Hai mai sentito parlare di altri ragazzi musulmani italiani che sono partiti per la Siria?

Personalmente conosco tanta gente che parte per motivi umanitari. Le persone che ci vanno con l'intento di combattere la guerra sono casi isolati, nella mia cerchia. C'è qualche caso di cui mi hanno parlato. Molti provengono da famiglie siriane—i cui genitori sono scappati dal regime di Hafez al-Assad—e tornano in Siria perchè hanno perso dei familiari in questa guerra. Conosco un ragazzo musulmano di Modena che è partito per combattere. Questi casi ci sono. Si parla di 50 miliziani provenienti dall’Italia, ma secondo me sono di più.

Guardando al contesto generale, ci sono tanti combattenti stranieri in Siria. Quale può essere la ragione, su una scala più vasta?

Chiaramente le ragioni sono varie.

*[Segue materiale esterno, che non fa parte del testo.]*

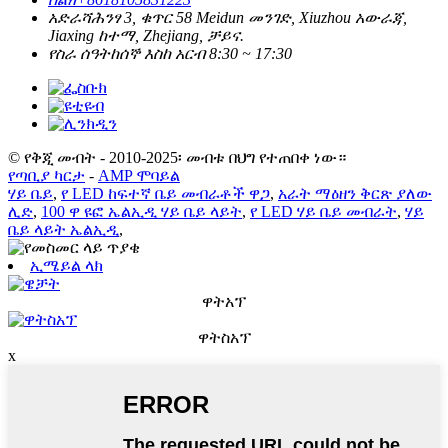
አድራሻ
ሕንፃ 3, ቁጥር 58 Meidun መንገድ, Xiuzhou አውራጃ,
Jiaxing ከተማ, Zhejiang, ቻይና.
የስራ ሰዓት
ከሰኞ እስከ አርብ 8:30 ~ 17:30
© የቅጂ መብት - 2010-2025፡ መብቱ በህግ የተጠበቀ ነው።
የጣቢያ ካርታ
-
AMP ሞባይል
ሃይ ቤይ
,
የ LED ከፍተኛ ቤይ መብራቶች ዋጋ
,
አራት ማዕዘን ቅርጽ ያለው
ሊድ
,
100 ዋ ዩፎ ኤልኢዲ ሃይ ቤይ ላይት
,
የ LED ሃይ ቤይ መብራት
,
ሃይ
ቤይ ላይት ኤልኢዲ
,
ኢሜይል ላክ
ዋትአፕ
ዋትስአፕ
x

Qualche settimana fa il presidente del Consiglio Internazionale Islamico ha indicato la lotta e la resistenza interna contro l'esercito di Bashar al-Assad come un dovere per i musulmani. Ha fatto un vero e proprio appello, soprattutto perché non c'è alternativa di soccorso, come abbiamo appena detto. La comunità internazionale continua a condannare, senza però fare passi concreti. Di conseguenza i motivi cambiano, certamente. Molti ribelli vengono dalle zone dell'Africa: Egitto, Tunisia, Marocco, Africa centrale, dove c'è ancora un attaccamento all'ideologie della resistenza, della Jihad. Gli ultimi dati parlano di centinaia di musulmani che vogliono fare fronte a questa situazione di grave emergenza.

Puoi comunque riconoscere che ci siano delle fazioni fondamentaliste all’opera nel Paese, come il fronte Al-Nusra.

Assolutamente. Non neghiamo che ci siano sempre, in situazioni così ambigue, persone con delle ideologie radicali, estremiste. C’è sempre da tenere presente, però, che tutti i musulmani, non solo noi del GMI, prendono distanza da queste persone che hanno finalità diverse da quelli che hanno iniziato la rivoluzione e combattono per la libertà.